A program of latrine construction, health education, and twice-annual anthelmintics decreased the prevalence of ascariasis in Korea from 80% in 1949 to 55% by 1971. After a 4-year educational campaign and latrine construction program in northern Bangladesh, 36% of children aged 5 to 13 remained infected. Rates of infection were lower among children who used latrines and who had been educated concerning the risks of ascariasis. [60]  As rates of ascariasis lessen, specific infected families should be targeted. A recent systematic review and meta-analysis of preventive water and sanitation measures concluded that the risk of ascariasis was lowered 60% by piped water, 38% by access to sanitarian latrines, and 62% by handwashing before eating and 55% after defecating. [61]  Each, in combination with the use of soap, has the potential for significant control, especially if applied in schools together with thrice yearly deworming. [62]

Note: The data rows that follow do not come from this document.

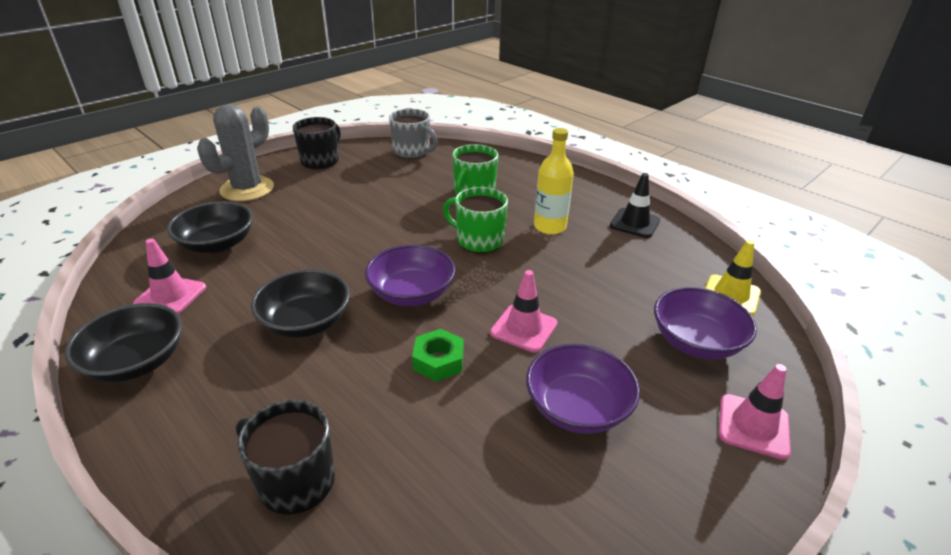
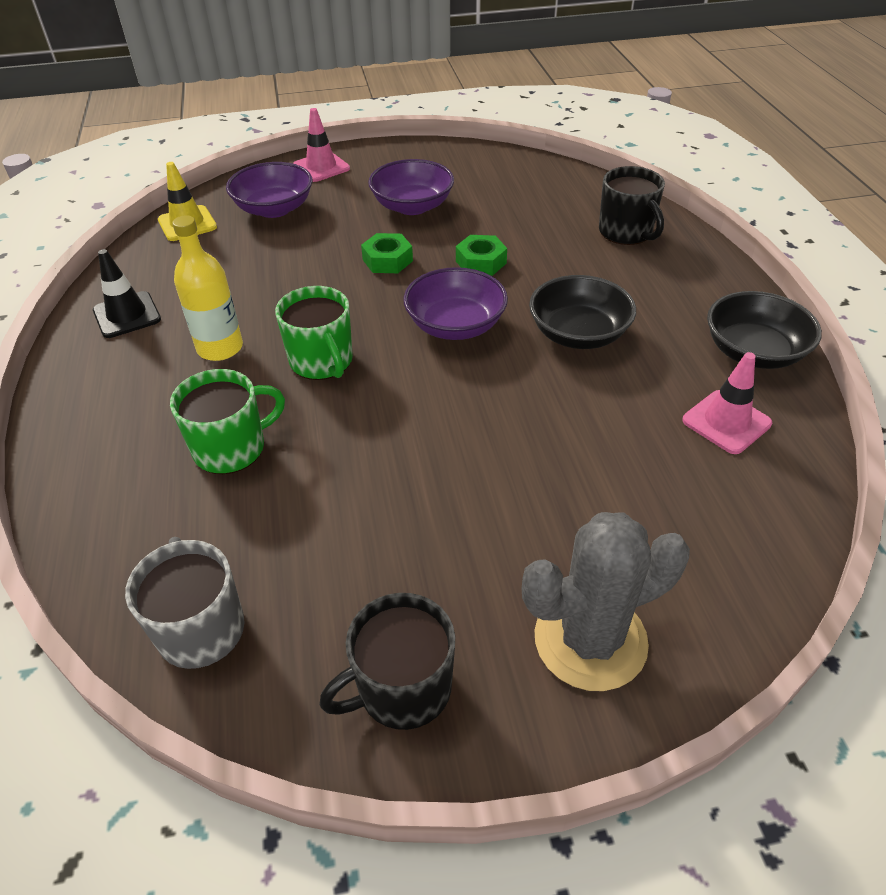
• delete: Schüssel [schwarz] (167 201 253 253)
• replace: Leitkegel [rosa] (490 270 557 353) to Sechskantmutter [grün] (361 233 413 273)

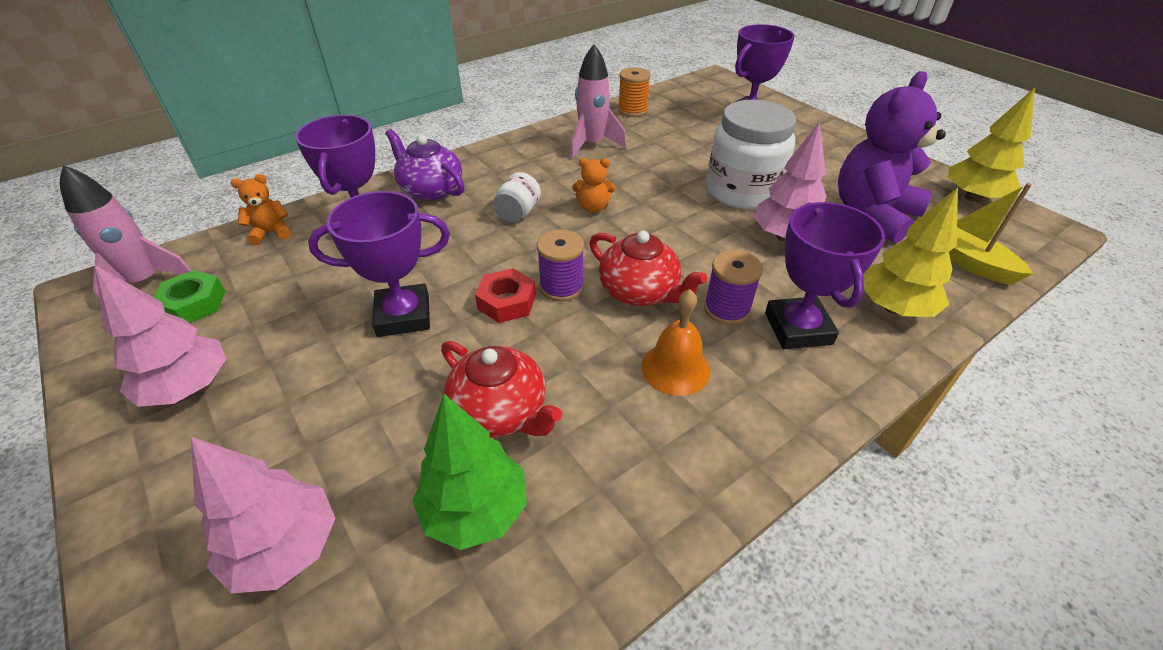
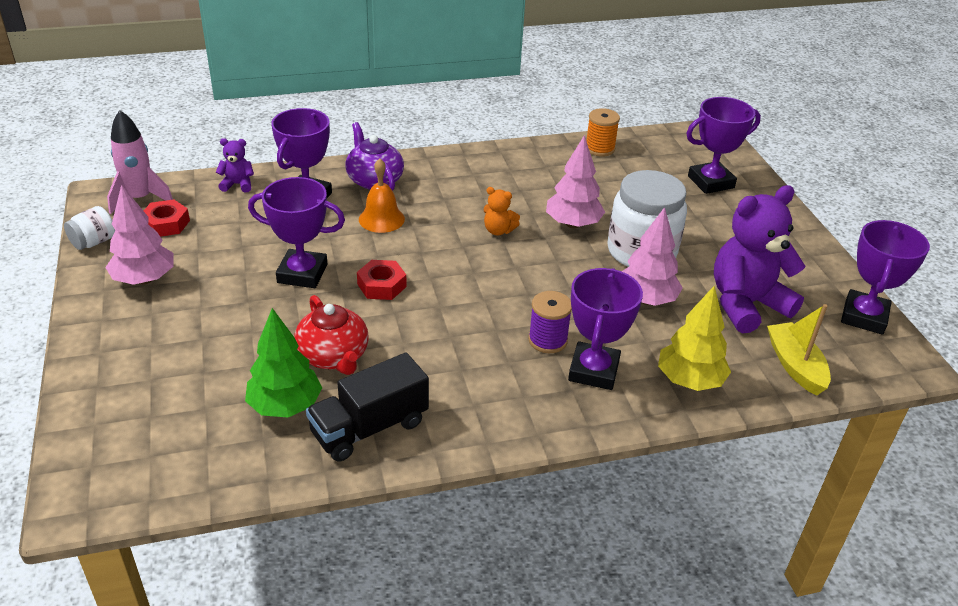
• recolor: Sechskantmutter [grün] (154 270 225 323) to Sechskantmutter [rot] (144 199 190 237)
• move: Baum [rosa] (191 437 335 594) to (546 135 605 228)
• recolor: Teddybär [orange] (231 174 291 245) to Teddybär [lila] (216 138 254 193)
• move: Einmachglas [weiß] (493 172 541 223) to (64 206 115 250)
• delete: Garnrolle [lila] (537 229 584 302)
• delete: Rakete [rosa] (570 44 626 159)
• delete: Teekanne [rot] (589 231 707 306)
• move: Glocke [orange] (641 289 710 396) to (359 158 405 233)
• replace: Baum [gelb] (948 88 1035 202) to Pokal [lila] (841 220 930 335)
• insert: Lastwagen [schwarz] (306 353 429 462)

Current ascariasis treatment strategies recommend repeated mass treatment of communities to reduce intensity of worm burden until socioeconomic progress allows improved sanitation. Although such targeted therapy programs may control the morbidity of ascariasis by decreasing the number of worms per patient, they do not seem to decrease transmission rates. The ascariasis reinfection rate after a single community campaign in South Africa was 40% at 29 weeks. Children have been targeted in school campaigns, but continued worm burden and shedding by adults have blunted impact, especially if campaigns are less than thrice yearly. A 6-month educational program directed at behavioral remediation of school children and their parents in Java has shown promise when combined with a deworming campaign.

A 2012 Cochrane review [63]  was rather discouraging in its assessment of the benefit of community deworming programs, suggesting only the possibility of slight benefit in weight gain and hemoglobin, but not cognitive improvement as measured by school attendance and performance.

Avoiding pigs and pig manure prevents A suum infection in developed countries.

Work continues on a vaccine. A recombinant, nasally administered 16-kd secretory protein, As16, was shown to result in a 56% decrease in worm burden in mice challenged with A suum larvae. [64]  The Sabin Vaccine Institute is developing a "Pan-anthelminthic" vaccine against hookworm, trichuriasis, and ascariasis using at least two of six candidate A suum antigens. It appears that at least 5 years will be required to field such a candidate vaccine. [65]


Long-Term Monitoring


 Routine repeat stool testing is not essential due to the high cure rate with anthelminthic therapy, however, in endemic areas, repeat stool testing may be done 2 to 3 months after treatment to ensure resolution of infection. Detection of eggs at follow-up stool examination suggests inadequate elimination of adult worms or reinfection. In such cases, retreatment with the same regimen is warranted. It takes about 10 days for the complete expulsion of adult Ascaris worms after albendazole treatment; therefore, it is pertinent to  wait at least 2 weeks after treatment before performing follow-up egg count or stool testing. In endemic areas or case clusters with persistent or repeated infections despite prior therapy it is important to test all family members and concurrent treatment  with albendazole or mebendazole. Reinfection occurs frequently in these cases, sometimes more than 80 percent of individuals become reinfected within 6 months. Intermittent mass drug therapy for such circumstances is discussed separately. [66]



Patients with ascariasis who have partial or complete obstruction should be treated at facilities with surgical support.